Wednesday, October 28, 2009


By John Abbott Nez
P.G.Putnam’s Sons
Illustrated 31 pages

Since the Wright brothers first took to the air, the history of aviation in America has revolved around unique individuals. All of them possessed indomitable courage which gave them the impetus to reach for the clouds and the annals of flight are filled with their names and exploits from Amelia Earhart to Charles Lindbergh.

Recently all of us were duped by a balloon-boy hoax that was cooked up by a warped, celebrity craving couple from Colorado. No sooner was this story plastered all over the news, then I received this marvelous book about the “real” balloon boy, Cromwell Dixon.
It is a beautiful illustrated children’s book that relates how, in 1907, a fourteen year old Cromwell, in wanting to emulate his flying heroes, decided to build a flying bicycle and ride it in competition over the streets of Columbus, Ohio.

After a few setbacks, to include a disastrous fire that destroyed his first lighter-than-air balloon, Cromwell, with the loving support of his mother, finally triumphed.
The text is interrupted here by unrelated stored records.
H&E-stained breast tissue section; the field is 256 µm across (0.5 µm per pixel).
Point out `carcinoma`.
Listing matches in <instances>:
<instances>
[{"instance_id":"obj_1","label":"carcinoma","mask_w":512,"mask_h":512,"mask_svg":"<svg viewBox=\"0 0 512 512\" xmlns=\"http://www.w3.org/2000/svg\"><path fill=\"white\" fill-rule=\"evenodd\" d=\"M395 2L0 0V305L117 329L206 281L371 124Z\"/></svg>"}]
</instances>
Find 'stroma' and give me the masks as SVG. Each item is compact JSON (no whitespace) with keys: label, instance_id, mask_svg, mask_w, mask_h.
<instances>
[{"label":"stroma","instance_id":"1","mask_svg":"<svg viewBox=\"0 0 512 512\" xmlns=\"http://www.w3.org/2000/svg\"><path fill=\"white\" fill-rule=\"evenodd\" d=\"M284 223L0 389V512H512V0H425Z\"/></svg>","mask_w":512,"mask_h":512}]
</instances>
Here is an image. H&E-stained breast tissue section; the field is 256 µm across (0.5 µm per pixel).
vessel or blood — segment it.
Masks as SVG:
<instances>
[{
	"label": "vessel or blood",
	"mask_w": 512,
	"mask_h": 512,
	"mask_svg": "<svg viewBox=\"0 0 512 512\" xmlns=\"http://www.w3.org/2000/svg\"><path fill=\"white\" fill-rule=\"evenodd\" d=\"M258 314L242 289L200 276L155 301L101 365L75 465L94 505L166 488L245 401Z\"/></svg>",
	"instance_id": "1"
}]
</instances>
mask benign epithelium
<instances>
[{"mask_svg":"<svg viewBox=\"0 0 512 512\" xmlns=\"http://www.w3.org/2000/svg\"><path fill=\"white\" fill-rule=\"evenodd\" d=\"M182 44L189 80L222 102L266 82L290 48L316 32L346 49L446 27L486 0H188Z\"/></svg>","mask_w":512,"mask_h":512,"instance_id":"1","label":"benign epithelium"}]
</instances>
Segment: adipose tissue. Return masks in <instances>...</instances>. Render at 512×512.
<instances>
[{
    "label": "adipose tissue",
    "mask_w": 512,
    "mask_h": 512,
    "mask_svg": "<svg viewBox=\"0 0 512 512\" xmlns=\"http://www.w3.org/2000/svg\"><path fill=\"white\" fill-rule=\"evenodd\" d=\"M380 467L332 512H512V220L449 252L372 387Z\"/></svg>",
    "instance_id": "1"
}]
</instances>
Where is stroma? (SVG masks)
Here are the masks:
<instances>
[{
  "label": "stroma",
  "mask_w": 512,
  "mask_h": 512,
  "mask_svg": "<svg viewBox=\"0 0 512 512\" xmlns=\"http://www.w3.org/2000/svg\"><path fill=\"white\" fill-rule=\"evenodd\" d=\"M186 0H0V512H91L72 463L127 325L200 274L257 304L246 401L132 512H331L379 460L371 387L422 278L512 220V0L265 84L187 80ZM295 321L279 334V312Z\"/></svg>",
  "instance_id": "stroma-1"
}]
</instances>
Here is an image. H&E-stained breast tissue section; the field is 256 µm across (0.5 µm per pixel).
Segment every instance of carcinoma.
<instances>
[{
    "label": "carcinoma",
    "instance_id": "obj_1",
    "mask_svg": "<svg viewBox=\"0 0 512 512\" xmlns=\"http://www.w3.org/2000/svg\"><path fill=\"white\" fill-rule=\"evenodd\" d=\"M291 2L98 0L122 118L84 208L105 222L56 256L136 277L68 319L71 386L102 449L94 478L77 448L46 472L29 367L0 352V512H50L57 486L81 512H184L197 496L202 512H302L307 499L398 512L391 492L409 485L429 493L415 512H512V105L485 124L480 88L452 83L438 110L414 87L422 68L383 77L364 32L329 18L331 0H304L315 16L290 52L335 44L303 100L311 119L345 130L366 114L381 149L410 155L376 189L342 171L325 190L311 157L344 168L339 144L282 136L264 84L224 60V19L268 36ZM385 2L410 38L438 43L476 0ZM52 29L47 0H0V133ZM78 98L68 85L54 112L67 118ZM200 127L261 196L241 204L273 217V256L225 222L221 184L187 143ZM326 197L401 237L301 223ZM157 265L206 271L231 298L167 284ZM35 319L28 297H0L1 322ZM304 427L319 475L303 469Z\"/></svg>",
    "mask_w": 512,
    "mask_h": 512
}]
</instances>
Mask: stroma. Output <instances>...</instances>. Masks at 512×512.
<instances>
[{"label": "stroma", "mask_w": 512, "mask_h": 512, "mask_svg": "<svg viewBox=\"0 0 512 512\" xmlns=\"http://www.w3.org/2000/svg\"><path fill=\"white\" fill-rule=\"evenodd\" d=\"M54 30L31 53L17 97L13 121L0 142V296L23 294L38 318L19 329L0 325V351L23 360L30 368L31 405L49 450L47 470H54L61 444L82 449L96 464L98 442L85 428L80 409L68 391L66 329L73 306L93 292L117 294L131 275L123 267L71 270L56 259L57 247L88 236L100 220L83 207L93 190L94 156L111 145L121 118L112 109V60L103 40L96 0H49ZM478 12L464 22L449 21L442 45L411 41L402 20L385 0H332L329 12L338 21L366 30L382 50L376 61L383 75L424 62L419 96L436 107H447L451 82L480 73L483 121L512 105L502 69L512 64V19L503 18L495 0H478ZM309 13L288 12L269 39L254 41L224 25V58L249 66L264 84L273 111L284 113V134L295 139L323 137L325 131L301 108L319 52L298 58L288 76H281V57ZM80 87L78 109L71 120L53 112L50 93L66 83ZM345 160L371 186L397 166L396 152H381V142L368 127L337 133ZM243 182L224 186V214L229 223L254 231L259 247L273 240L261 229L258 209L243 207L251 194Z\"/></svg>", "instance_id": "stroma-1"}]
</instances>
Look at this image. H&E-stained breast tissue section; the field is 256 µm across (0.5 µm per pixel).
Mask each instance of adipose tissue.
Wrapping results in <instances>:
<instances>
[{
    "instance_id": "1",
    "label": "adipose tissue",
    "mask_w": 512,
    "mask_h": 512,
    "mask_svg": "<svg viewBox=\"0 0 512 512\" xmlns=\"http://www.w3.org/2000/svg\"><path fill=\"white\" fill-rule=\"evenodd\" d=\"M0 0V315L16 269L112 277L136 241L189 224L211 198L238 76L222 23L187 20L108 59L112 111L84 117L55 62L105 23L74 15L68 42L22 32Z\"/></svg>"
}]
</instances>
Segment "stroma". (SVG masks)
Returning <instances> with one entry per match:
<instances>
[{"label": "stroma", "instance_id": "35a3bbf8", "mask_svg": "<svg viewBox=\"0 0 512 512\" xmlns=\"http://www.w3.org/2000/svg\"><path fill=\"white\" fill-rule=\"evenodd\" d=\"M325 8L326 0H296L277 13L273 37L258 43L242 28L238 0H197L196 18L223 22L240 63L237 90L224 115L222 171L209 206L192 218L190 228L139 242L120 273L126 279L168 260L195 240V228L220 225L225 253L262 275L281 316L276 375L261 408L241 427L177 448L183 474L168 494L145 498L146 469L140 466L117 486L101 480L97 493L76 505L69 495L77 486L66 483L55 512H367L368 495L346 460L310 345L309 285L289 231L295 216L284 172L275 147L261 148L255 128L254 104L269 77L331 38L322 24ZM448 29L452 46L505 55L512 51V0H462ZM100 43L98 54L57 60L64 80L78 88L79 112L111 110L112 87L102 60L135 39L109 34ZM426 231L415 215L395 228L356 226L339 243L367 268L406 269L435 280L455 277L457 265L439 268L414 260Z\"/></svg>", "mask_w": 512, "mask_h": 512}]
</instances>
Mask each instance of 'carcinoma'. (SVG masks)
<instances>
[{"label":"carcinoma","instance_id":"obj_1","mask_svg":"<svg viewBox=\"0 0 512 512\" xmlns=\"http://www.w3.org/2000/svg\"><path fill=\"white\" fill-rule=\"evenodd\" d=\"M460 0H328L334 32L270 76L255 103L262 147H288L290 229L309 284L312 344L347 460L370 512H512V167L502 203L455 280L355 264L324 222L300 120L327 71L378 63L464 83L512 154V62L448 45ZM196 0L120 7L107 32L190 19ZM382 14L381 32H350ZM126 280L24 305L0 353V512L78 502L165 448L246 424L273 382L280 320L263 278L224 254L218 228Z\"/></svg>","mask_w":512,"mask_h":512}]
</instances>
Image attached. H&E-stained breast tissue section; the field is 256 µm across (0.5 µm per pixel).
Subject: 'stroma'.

He actually affixed a modified bicycle to a giant balloon and flew it. So successful was he that eventually the newspapers tagged him, “America’s Boy Aeronaut.” Now, thanks to the extremely talented John Abbott Nez, who has over fifty children’s books to his credit, this long forgotten story of Cromwell Dixon is finally retold. There is even a photo of Cromwell and his mother in their garage in the book’s special epilogue.

Everything in this marvelous adventure book is true. If you’ve any young readers in your family eager to experience the early years of flight through the eyes of one of their own, you should pick up a copy of this book. It is truly inspiring.